I also urge the government to consider the impact of power costs and gas prices on business at the moment. We are hearing from some of the big businesses about how difficult life is becoming because of the size of their power bills. We have seen wholesale prices double since this government was elected—double since this government was elected. I had to say that twice, because that is an extraordinary change. We know what has happened to gas prices, and there are many, many big businesses already speaking loudly, but there are also many small businesses that are just suffering it, and trying to get through the next week and the next week after that, as their prices go up and up and up.

I also urge the government to heed the calls from small business to fix the NBN. I was out in a country town recently trying to buy a beautiful pottery tea set from an art gallery between here and the snow. It is not in the middle of nowhere; it is actually on the highway between here and the snow.

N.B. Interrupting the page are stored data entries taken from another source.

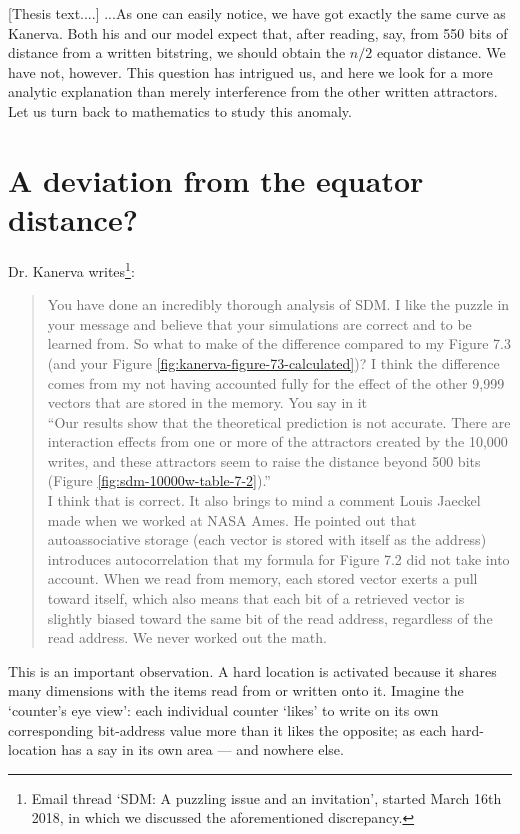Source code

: \documentclass[12pt]{article}
\begin{document}
[Thesis text....] ...As one can easily notice, we have got exactly the same curve as Kanerva. Both his and our model expect that, after reading, say, from 550 bits of distance from a written bitstring, we should obtain the $n/2$ equator distance. We have not, however.  This question has intrigued us, and here we look for a more analytic explanation than merely interference from the other written attractors. Let us turn back to mathematics to study this anomaly.

\section{A deviation from the equator distance?}

Dr. Kanerva writes\footnote{Email thread `SDM: A puzzling issue and an invitation', started March 16th 2018, in which we discussed the aforementioned discrepancy.}:

\begin{quote}
    You have done an incredibly thorough analysis of SDM. I like the puzzle in your message and believe that your simulations are correct and to be learned from.  So what to make of the difference compared to my Figure 7.3 (and your Figure \ref{fig:kanerva-figure-73-calculated})?  I think the difference comes from my not having accounted fully for the effect of the other 9,999 vectors that are stored in the memory.  You say in it\\

   ``Our results show that the theoretical prediction is not accurate. There are interaction effects from one or more of the attractors created by the 10,000 writes, and these attractors seem to raise the distance beyond 500 bits (Figure \ref{fig:sdm-10000w-table-7-2}).'' \\

   I think that is correct.  It also brings to mind a comment Louis Jaeckel made when we worked at NASA Ames.  He pointed out that autoassociative storage (each vector is stored with itself as the address) introduces autocorrelation that my formula for Figure 7.2 did not take into account.  When we read from memory, each stored vector exerts a pull toward itself, which also means that each bit of a retrieved vector is slightly biased toward the same bit of the read address, regardless of the read address.  We never worked out the math.
\end{quote}

This is an important observation. A hard location is activated because it shares many dimensions with the items read from or written onto it. Imagine the `counter's eye view':  each individual counter `likes' to write on its own corresponding bit-address value more than it likes the opposite; as each hard-location has a say in its own area --- and nowhere else.
\end{document}
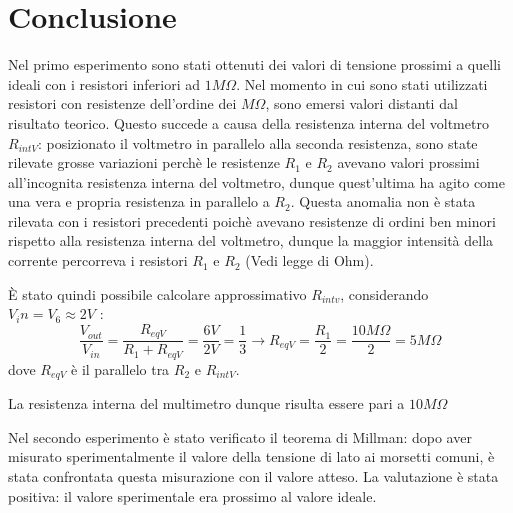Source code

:     \section{Conclusione}
    Nel primo esperimento sono stati ottenuti dei valori di tensione prossimi a quelli ideali con i resistori inferiori ad $1M\Omega$.
    Nel momento in cui sono stati utilizzati resistori con resistenze dell'ordine dei $M\Omega$, sono emersi valori distanti dal risultato teorico.
    Questo succede a causa della resistenza interna del voltmetro $R_{intV}$: posizionato il voltmetro in parallelo alla seconda resistenza, sono state rilevate grosse variazioni
    perchè le resistenze $R_1$ e $R_2$ avevano valori prossimi all'incognita resistenza interna del voltmetro, dunque quest'ultima ha agito come una vera e propria
    resistenza in parallelo a $R_2$. Questa anomalia non è stata rilevata con i resistori precedenti poichè avevano resistenze di ordini ben minori rispetto alla resistenza
    interna del voltmetro, dunque la maggior intensità della corrente percorreva i resistori $R_1$ e $R_2$ (Vedi legge di Ohm).\par
    È stato quindi possibile calcolare approssimativo $R_{intv}$, considerando $V_in = V_6 \approx 2V$ :
    \begin{equation}
        \frac{V_{out}}{V_{in}} = \frac{R_{eqV}}{R_1 + R_{eqV}} = \frac{6V}{2V} = \frac{1}{3} \longrightarrow R_{eqV} = \frac{R_1}{2} = \frac{10M\Omega}{2} = 5M\Omega
    \end{equation}
    dove $R_{eqV}$ è il parallelo tra $R_2$ e $R_{intV}$.\par
    La resistenza interna del multimetro dunque risulta essere pari a $10M\Omega$

    Nel secondo esperimento è stato verificato il teorema di Millman: dopo aver misurato sperimentalmente il valore della tensione di lato ai morsetti comuni,
    è stata confrontata questa misurazione con il valore atteso. La valutazione è stata positiva: il valore sperimentale era prossimo al valore ideale.

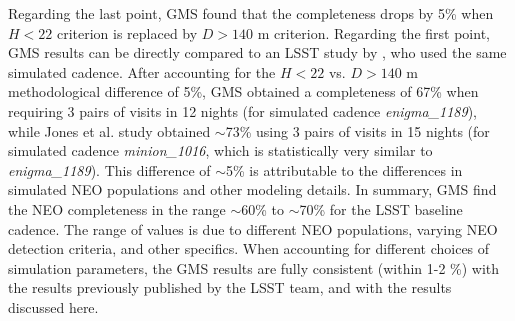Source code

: Regarding the last point, GMS found that the completeness drops by 5\% when $H<22$ criterion is 
replaced by $D>140$ m criterion. Regarding  the first point, GMS results can be directly compared to an 
LSST study by \cite{JJI2016}, who used the same simulated cadence. After accounting for the $H<22$ vs. 
$D>140$ m methodological difference of 5\%, GMS obtained a completeness of 67\% when requiring 
3 pairs of visits in 12 nights (for simulated cadence {\it enigma\_1189}), while Jones et al. 
study obtained $\sim$73\% using 3 pairs of visits in 15 nights (for simulated cadence {\it minion\_1016}, 
which is statistically very similar to {\it enigma\_1189}). This difference of $\sim$5\% is attributable to 
the differences in simulated NEO populations and other modeling details. In summary, GMS find the NEO
completeness in the range $\sim$60\% to $\sim$70\% for the LSST baseline cadence. The range of values
is due to different NEO populations, varying NEO detection criteria, and other specifics. When accounting 
for different choices of simulation parameters, the GMS results are fully consistent (within 1-2 \%) with 
the results previously published by the LSST team, and with the results discussed here. 
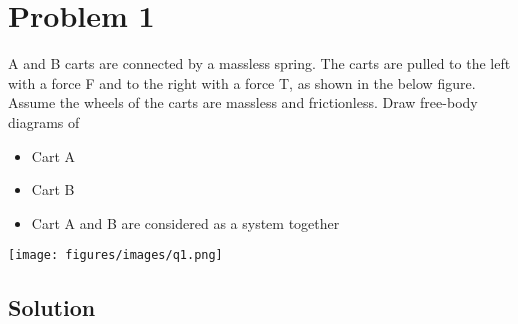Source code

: \section*{Problem 1}

A and B carts are connected by a massless spring.
The carts are pulled to the left with a force F and to the right with a force T, as shown in the below figure.
Assume the wheels of the carts are massless and frictionless.
Draw free-body diagrams of
\begin{itemize}[itemsep=3pt,parsep=0pt,topsep=5pt,partopsep=0pt]
    \item Cart A
    \item Cart B
    \item Cart A and B are considered as a system together
\end{itemize}

\begin{figure*}[h]
    \centering
    \texttt{[image: figures/images/q1.png]}
\end{figure*}

\subsection*{Solution}
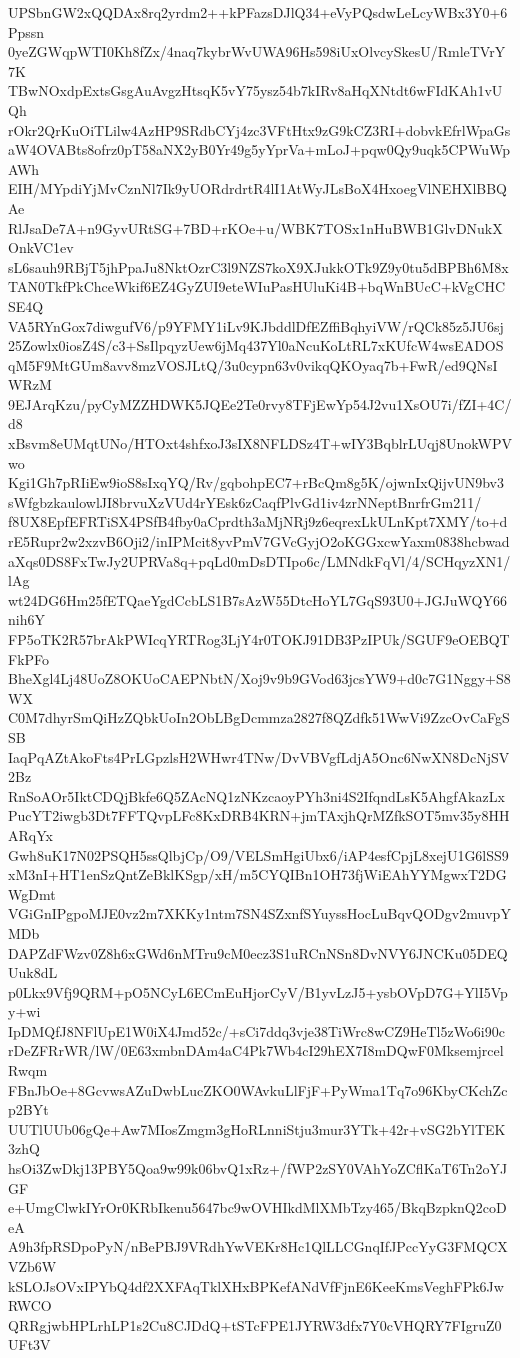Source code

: UPSbnGW2xQQDAx8rq2yrdm2++kPFazsDJlQ34+eVyPQsdwLeLcyWBx3Y0+6Ppssn
0yeZGWqpWTI0Kh8fZx/4naq7kybrWvUWA96Hs598iUxOlvcySkesU/RmleTVrY7K
TBwNOxdpExtsGsgAuAvgzHtsqK5vY75ysz54b7kIRv8aHqXNtdt6wFIdKAh1vUQh
rOkr2QrKuOiTLilw4AzHP9SRdbCYj4zc3VFtHtx9zG9kCZ3RI+dobvkEfrlWpaGs
aW4OVABts8ofrz0pT58aNX2yB0Yr49g5yYprVa+mLoJ+pqw0Qy9uqk5CPWuWpAWh
EIH/MYpdiYjMvCznNl7Ik9yUORdrdrtR4lI1AtWyJLsBoX4HxoegVlNEHXlBBQAe
RlJsaDe7A+n9GyvURtSG+7BD+rKOe+u/WBK7TOSx1nHuBWB1GlvDNukXOnkVC1ev
sL6sauh9RBjT5jhPpaJu8NktOzrC3l9NZS7koX9XJukkOTk9Z9y0tu5dBPBh6M8x
TAN0TkfPkChceWkif6EZ4GyZUI9eteWIuPasHUluKi4B+bqWnBUcC+kVgCHCSE4Q
VA5RYnGox7diwgufV6/p9YFMY1iLv9KJbddlDfEZffiBqhyiVW/rQCk85z5JU6sj
25Zowlx0iosZ4S/c3+SsIlpqyzUew6jMq437Yl0aNcuKoLtRL7xKUfcW4wsEADOS
qM5F9MtGUm8avv8mzVOSJLtQ/3u0cypn63v0vikqQKOyaq7b+FwR/ed9QNsIWRzM
9EJArqKzu/pyCyMZZHDWK5JQEe2Te0rvy8TFjEwYp54J2vu1XsOU7i/fZI+4C/d8
xBsvm8eUMqtUNo/HTOxt4shfxoJ3sIX8NFLDSz4T+wIY3BqblrLUqj8UnokWPVwo
Kgi1Gh7pRIiEw9ioS8sIxqYQ/Rv/gqbohpEC7+rBcQm8g5K/ojwnIxQijvUN9bv3
sWfgbzkaulowlJI8brvuXzVUd4rYEsk6zCaqfPlvGd1iv4zrNNeptBnrfrGm211/
f8UX8EpfEFRTiSX4PSfB4fby0aCprdth3aMjNRj9z6eqrexLkULnKpt7XMY/to+d
rE5Rupr2w2xzvB6Oji2/inIPMcit8yvPmV7GVcGyjO2oKGGxcwYaxm0838hcbwad
aXqs0DS8FxTwJy2UPRVa8q+pqLd0mDsDTIpo6c/LMNdkFqVl/4/SCHqyzXN1/lAg
wt24DG6Hm25fETQaeYgdCcbLS1B7sAzW55DtcHoYL7GqS93U0+JGJuWQY66nih6Y
FP5oTK2R57brAkPWIcqYRTRog3LjY4r0TOKJ91DB3PzIPUk/SGUF9eOEBQTFkPFo
BheXgl4Lj48UoZ8OKUoCAEPNbtN/Xoj9v9b9GVod63jcsYW9+d0c7G1Nggy+S8WX
C0M7dhyrSmQiHzZQbkUoIn2ObLBgDcmmza2827f8QZdfk51WwVi9ZzcOvCaFgSSB
IaqPqAZtAkoFts4PrLGpzlsH2WHwr4TNw/DvVBVgfLdjA5Onc6NwXN8DcNjSV2Bz
RnSoAOr5IktCDQjBkfe6Q5ZAcNQ1zNKzcaoyPYh3ni4S2IfqndLsK5AhgfAkazLx
PucYT2iwgb3Dt7FFTQvpLFc8KxDRB4KRN+jmTAxjhQrMZfkSOT5mv35y8HHARqYx
Gwh8uK17N02PSQH5ssQlbjCp/O9/VELSmHgiUbx6/iAP4esfCpjL8xejU1G6lSS9
xM3nI+HT1enSzQntZeBklKSgp/xH/m5CYQIBn1OH73fjWiEAhYYMgwxT2DGWgDmt
VGiGnIPgpoMJE0vz2m7XKKy1ntm7SN4SZxnfSYuyssHocLuBqvQODgv2muvpYMDb
DAPZdFWzv0Z8h6xGWd6nMTru9cM0ecz3S1uRCnNSn8DvNVY6JNCKu05DEQUuk8dL
p0Lkx9Vfj9QRM+pO5NCyL6ECmEuHjorCyV/B1yvLzJ5+ysbOVpD7G+YlI5Vpy+wi
IpDMQfJ8NFlUpE1W0iX4Jmd52c/+sCi7ddq3vje38TiWrc8wCZ9HeTl5zWo6i90c
rDeZFRrWR/lW/0E63xmbnDAm4aC4Pk7Wb4cI29hEX7I8mDQwF0MksemjrcelRwqm
FBnJbOe+8GcvwsAZuDwbLucZKO0WAvkuLlFjF+PyWma1Tq7o96KbyCKchZcp2BYt
UUTlUUb06gQe+Aw7MIosZmgm3gHoRLnniStju3mur3YTk+42r+vSG2bYlTEK3zhQ
hsOi3ZwDkj13PBY5Qoa9w99k06bvQ1xRz+/fWP2zSY0VAhYoZCflKaT6Tn2oYJGF
e+UmgClwkIYrOr0KRbIkenu5647bc9wOVHIkdMlXMbTzy465/BkqBzpknQ2coDeA
A9h3fpRSDpoPyN/nBePBJ9VRdhYwVEKr8Hc1QlLLCGnqIfJPccYyG3FMQCXVZb6W
kSLOJsOVxIPYbQ4df2XXFAqTklXHxBPKefANdVfFjnE6KeeKmsVeghFPk6JwRWCO
QRRgjwbHPLrhLP1s2Cu8CJDdQ+tSTcFPE1JYRW3dfx7Y0cVHQRY7FIgruZ0UFt3V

He spent half an hour trying to take my money. In the end, he stood in the paddock with his credit-card reader trying to get a signal—walking around in the paddock trying to get a signal so he could take my money. If it had been in the city I would have said, 'Forget it; I'm not waiting half an hour.' I did have somewhere to go, but I felt so sorry for the guy I actually stayed there for half an hour trying to give the guy the opportunity to take my money. Businesses want customers that are willing to pay, and I was willing to pay. In this case, I could not pay, because the technology was not there. I suspect that businesses know better today than then. We are talking here about the simplest use of NBN, which is simply to take a payment. That is before you get to the possibilities of staff that live in different cities and still manage to work in a virtual office and before you get to the upload side of things. We really have to fix that, and I really urge the government to understand how seriously they damaged the capacity of business when they stuffed around with the NBN and went back to copper. It was a serious, serious step back in time.

Also, there is work on phoenixing. We all know that when companies phoenix—and many of them do it as a pattern, as repeat offenders—that it is small business that wears the cost. We all know someone who did the work and has no chance of being paid, and we all know businesses that have gone to the wall, not because they were not viable, but because there were people who were deliberately phoenixing in order to avoid payments. We have a government that does not seem prepared to act on that. The 'government of small business' does not seem prepared to act on that. There are many things still to do. Congratulations on this one, even though it is one year only, but there is much, much, much more to do.